Only two months after its completion, the next-generation neutrino detector JUNO (Jiangmen Underground Neutrino Observatory) in south-eastern China, to which the INFN makes a decisive contribution, has already achieved extraordinary precision, determining some fundamental parameters of solar neutrino oscillation with unprecedented accuracy. The results, submitted to Chinese Physics C and available on arXiv, were presented today, November 19, by the Institute of High Energy Physics (IHEP) of the Chinese Academy of Sciences.
After more than a decade of design and construction by the international Collaboration, JUNO is the first large-scale, high-precision neutrino detector to come into operation, and in just 59 days of data taking, from August 26 to November 2, 2025, it has already met the project expectations. The measurement of solar neutrino oscillation parameters known as θ12 and Δm221 is in fact more precise by a factor of 1.6 and 1.8 compared with that obtained from the combined analysis of all previous measurements in the sector.
These parameters, originally determined using solar neutrino data, can also be measured with high precision through reactor antineutrinos, as JUNO has done in its first measurement. In the past, the results obtained separately by the two methods showed a slight discrepancy of 1.5 sigma: a “tension” that may suggest the presence of new physics. The measurement with antineutrinos just carried out by JUNO confirms this tension, which the experiment will be able to verify definitively when it also performs the measurement of solar neutrinos from ⁸B.
“Achieving such precision within only two months of operation shows that JUNO is performing exactly as expected”, commented Yifang Wang, head of the JUNO project. “With this level of precision, JUNO will soon determine the ordering of neutrino masses, subject the three-flavour oscillation scheme to accurate tests, and also look for possible signs of new physics”.
“The scientific result announced today demonstrates how fruitful the decade-long commitment of the JUNO Collaboration has been to the assembly of a detector based on a variety of cutting-edge technologies, which will dominate the neutrino physics landscape in the coming years, providing results of extreme precision”, added Gioacchino Ranucci, JUNO international deputy coordinator and researcher at the INFN and the University of Milan. “Many factors have contributed to this success: of fundamental importance has been the convergence of experience and expertise in liquid-scintillator detectors and related analysis techniques, contributed by research groups from all over the world”.

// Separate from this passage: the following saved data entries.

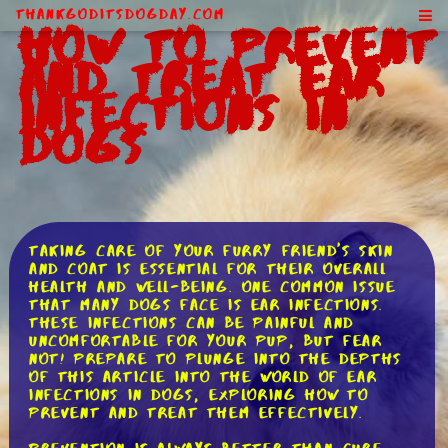
ThankGodItsDogDay.com
How to Prevent
and Treat Ear
Infections in
Dogs
Taking care of your furry friend's skin
and coat is essential for their overall
health and well-being. One common issue
that many dogs face is ear infections.
These infections can be painful and
uncomfortable for your pup, but fear
not! Prepare to plunge into the depths
of this article into the world of ear
infections in dogs, exploring how to
prevent and treat them effectively.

JUNO is a highly internationalised project, managed in China by the IHEP Institute with which the INFN boasts a long tradition of cooperation, and involves more than 700 researchers from 75 institutions in 17 countries and regions. The INFN participates through the divisions of Catania, Ferrara, Milan, Milan Bicocca, Padua, Perugia, Roma Tre and with the Frascati National Laboratories. “As Chair of the JUNO Institutional Board, I am proud to see this global effort reach such an important milestone. The success of JUNO reflects the commitment and creativity of the entire international community”, declared Marcos Dracos, researcher at the University of Strasbourg and CNRS/IN2P3 in France.
The JUNO experiment was proposed in 2008 and approved by the Chinese Academy of Sciences (CAS) and the Guangdong Province in 2013. INFN joined the initiative in 2014, being the first among foreign institutes currently involved. Construction of the underground laboratory began in 2015, while installation of the detector, which started in December 2021, was completed in December 2024, immediately followed by filling first with ultra-pure water, then with liquid scintillator.
The heart of the experiment is a 35.4 m-diameter acrylic vessel containing 20,000 tonnes of liquid scintillator, located at the centre of a 44-metre-deep water pool within an underground experimental hall. The acrylic vessel is supported by a 41.1-metre-diameter stainless steel lattice shell, which also houses 20,000 20-inch photomultiplier tubes (PMTs), 25,600 3-inch PMTs, along with the rest of the instrumentation including front-end electronics, cables, coils for compensating the Earth’s magnetic field, and light separation panels. All PMTs operate simultaneously to capture the scintillation light produced by neutrino interactions inside the scintillator and convert it into electrical signals.
During construction, numerous unprecedented milestones were achieved, such as a high-performance PMT characterised by innovative design, both in structure and electronic amplification. Other technological achievements include the development of explosion-proof and waterproof PMT housings; the aforementioned high-efficiency purification system producing radio-pure scintillator with a light attenuation length exceeding 20 metres; and innovative underwater electronics with aerospace-grade reliability using commercially available components.
With its extraordinary sensitivity, JUNO will determine the neutrino mass hierarchy and measure oscillation parameters with an accuracy of less than 1%. It will also study solar, atmospheric, supernova and geoneutrinos, and search for phenomena beyond the Standard Model. Designed for a scientific lifetime of about 30 years, the experiment can also be upgraded to investigate neutrino-less double beta decay, the absolute scale of neutrino mass and verify whether neutrinos are Majorana-type particles.